29 mars 1982. Nouvelle-Orléans. Un match de championnat NCAA de basketballmasculin.

Avec à peine 18 secondes restantes au compteur, Michael Jordan réceptionne une passe transversale, qui vient de survoler la fourmillante défense de zone 2-3 de Georgetown aussi délicatement qu’un ballon gonflable.

Deux Hoyas se précipitent avidement pour l’intercepter, mais leur sort est déjà scellé. À ce moment précis, il ne faudra qu’une seconde à Michael pour administrer à ses adversaires le traitement dévastateur qu’il réservera à tous ses opposants au cours des quinze années suivantes. Partant d’un tir en extension, le ballon parcourt 5,5 mètres pour finir sa course dans le panier, sans même effleurer le cerceau.

Game over.

Revivez cet instant magique. Les shorts des joueurs sont minuscules et moulants. Au sol, pas de ligne des trois points, simplement une large étendue de parquet immaculé autour du panier.

Mais Michael Jordan est bien là. Et il faisait déjà du Jordan avant même que l’on sache qui était Jordan. À l’époque, MJ n’était qu’un freshman de l’université de Caroline du Nord, qui avait attiré l’attention des recruteurs en décrochant 29 points de moyenne et un triple-double l’année précédente, dans l’équipe du lycée de sa ville natale à Wilmington.

Bien avant que les aspirants basketteurs ne commencent à afficher leurs exploits sur le net dans des vidéos de dunks qui les opposent à des adversaires d’1m 60 qui finissent comptables, le passage par la scène scolaire était une porte ouverte sur le basketball professionnel.

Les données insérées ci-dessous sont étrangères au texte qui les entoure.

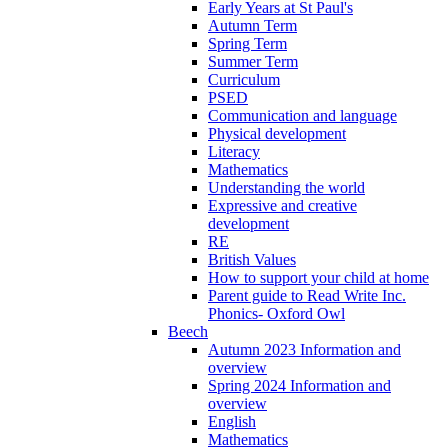
Early Years at St Paul's
Autumn Term
Spring Term
Summer Term
Curriculum
PSED
Communication and language
Physical development
Literacy
Mathematics
Understanding the world
Expressive and creative
development
RE
British Values
How to support your child at home
Parent guide to Read Write Inc.
Phonics- Oxford Owl
Beech
Autumn 2023 Information and
overview
Spring 2024 Information and
overview
English
Mathematics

Jordan n’était alors qu’un adolescent fluet, qui n’avait encore rien gagné de la masse musculaire qu’il accumulera les deux étés suivants dans le haut du corps. Il n’y avait pas encore de sandwich à son nom au restaurant local de Chapel Hill (pour ceux que ça intéresse, il s’agit d’une salade de crabe accompagnée de laitue et de tomate, servie dans un pain pita).

Plusieurs années le séparaient de la Draft de 1984, et il n’était pas encore cette vedette des parquets, cette marque incontournable, ce mot que les enfants répètent telle une incantation au moment de s’élever dans les airs sur les terrains du monde entier.

Jordan n’était pas encore cette référence ultime qu’aspire à égaler toute légende du basketball assez aventureuse pour tenter l’ascension de cet impossible sommet. Pourtant certains signes ne trompaient pas. On devinait déjà l’homme qui deviendrait l’athlète le plus emblématique de la planète.

La langue tirée par l’effort. Penché dans les airs, il défiait déjà les lois de la gravité en enchaînant des dunks comme s’il enfonçait une porte avec l’épaule tout en tenant ses courses dans l’autre main. Ses assauts implacables et vicieux désarmaient déjà les attaquants, et continueraient de le faire, même lorsque ces derniers usaient des stratagèmes les plus féroces en déployant intimidation et agressions physiques. Dans leur forme la plus brute, toutes ces qualités étaient bien détectables chez le jeune Jordan, pour peu qu’on y prête attention.

Cependant, en cette nuit embrumée, sur ce terrain de la Nouvelle-Orléans, les traits les plus marquants de sa personnalité sautaient déjà aux yeux. En fait, tout ce que le basketball compte d’important a pu constater ce soir-là ce qui rendait Jordan si profondément unique. Son esprit de compétition. Son talent. Son sang-froid dans les dernières secondes.

Et même si par la suite, il étoffera son attirail (avec des turnaround jumpers imparables, une défense animale et une adresse exceptionnelle aux trois-points), c’est avant tout autour de ces qualités indéniables qu’il construira son jeu. Des qualités qui le mèneront vers l’excellence et les terres sacrées du basketball à la tête de son équipe. Il y a trente-cinq ans, Michael Jordan a découvert cette grande vérité : avant quiconque, c’est à vous de comprendre ce qui vous définit et ce dont vous êtes capable.